Last weekend I spent several hours outside planting flowers in flower beds and in containers. Humidity was low. The sun was bright but it was only in the low 80's and there was a breeze! Oh, that breeze!

I still have a list a yard long of outside cleanup chores, from edging to mulching and weeding gardens. But today I took a break. It is hot out there. Thank goodness for air conditioning!

Monday, June 18, 2012

Living the Life

I  have writer's block. Actually the block is more like a pile of rocks; a jumble of ideas, places we've been, things we've done, and before I can blog satisfactorily, I need to sort through them for the good stuff.

It's been a busy spring and we've had great fun. I am not good about keeping up with on-line media services, like facebook, email, or blogging, when I am traveling. At the end of a busy day I am more likely to sit back and relax with my husband or friends. Thanks to my iPhone I keep up with important emails, but most others are either deleted or ignored. That email sent from one good friend to 15 of her best friends with a 48 slide PowerPoint with 'beautiful pictures you can't miss' telling me how to live a fuller life takes a back seat to actually living that life! Call me crazy!

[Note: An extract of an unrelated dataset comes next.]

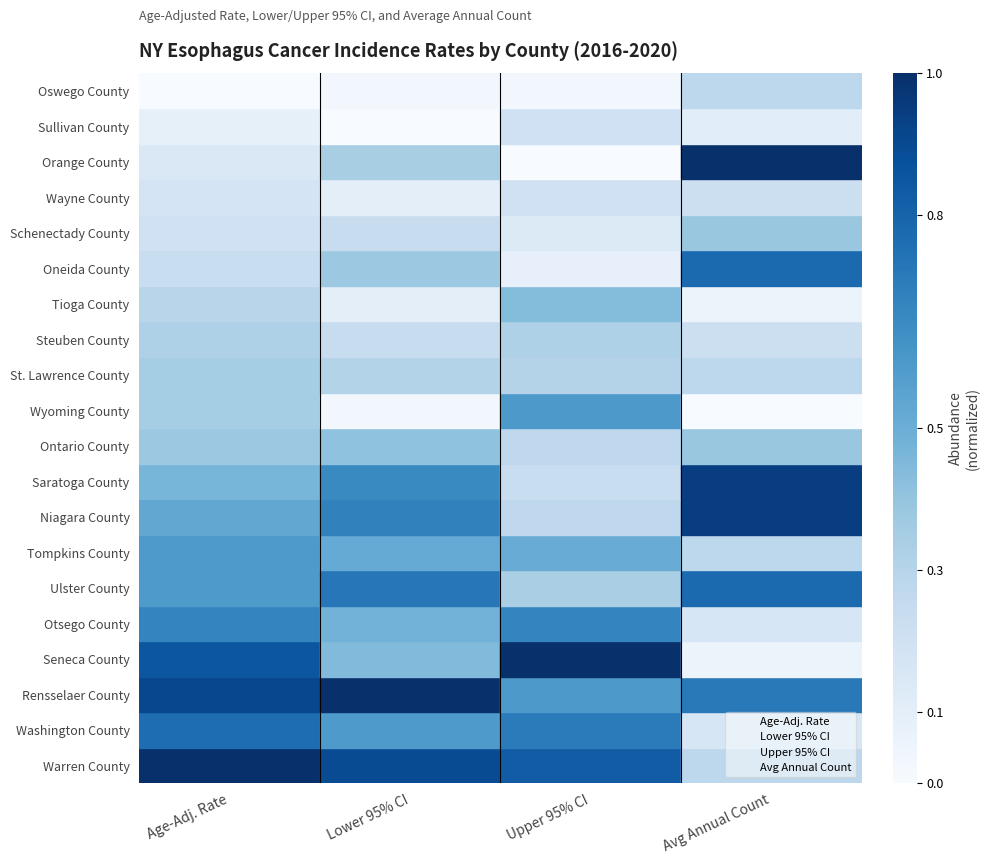

What is the sum of all Avg Annual Count values?

200.0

The last trip we took I actually couldn't blog. I had no internet service. "What?" you say. How can that be? The first part of our trip was in Canada at my sister's house. First of all, I am not paying airtime in Canada! Secondly, you have to see my sister's house to fully understand, and someday soon I'm going to tell you a little about it, but suffice it to say their computer is not sitting front and center in the middle of the family room for all to use. I could have used their computer, but that would have meant sitting upstairs in the only room that receives a signal through their metal roof, and I was much more interested in spending time with her and my brother-in-law, than in another room on the computer. The second part of our trip was to a cabin in upstate NY, and I kid you not; No TV, no Phone (land line), no Internet. Cellphones were sketchy as was a satellite hookup for Larry's laptop. (Thanks to my iPhone, and my neighborhood friends, I WAS kept apprised of the big news back home that Miss Pennsylvania lived in our neighborhood and that's why the news media was camped down the road. Other than that, I had no clue what was happening in the world...and I didn't care!)

What did we do? (meaning--how did we survive?)  We visited, spent an afternoon in Ottawa, walked, sat around the fire, drank wine, (or beer), laughed, reminisced, kayaked, read, napped, and never missed a thing.  Ah vacation.

So I'm back. Internet service is readily available and my laptop is sitting on my kitchen desk where I can post, without missing a thing. But more importantly life has slowed down giving me time to reflect. And I will begin by picking up those rocks, perhaps at random, and sharing with you some of the events of the last several weeks, interspersed with current happenings.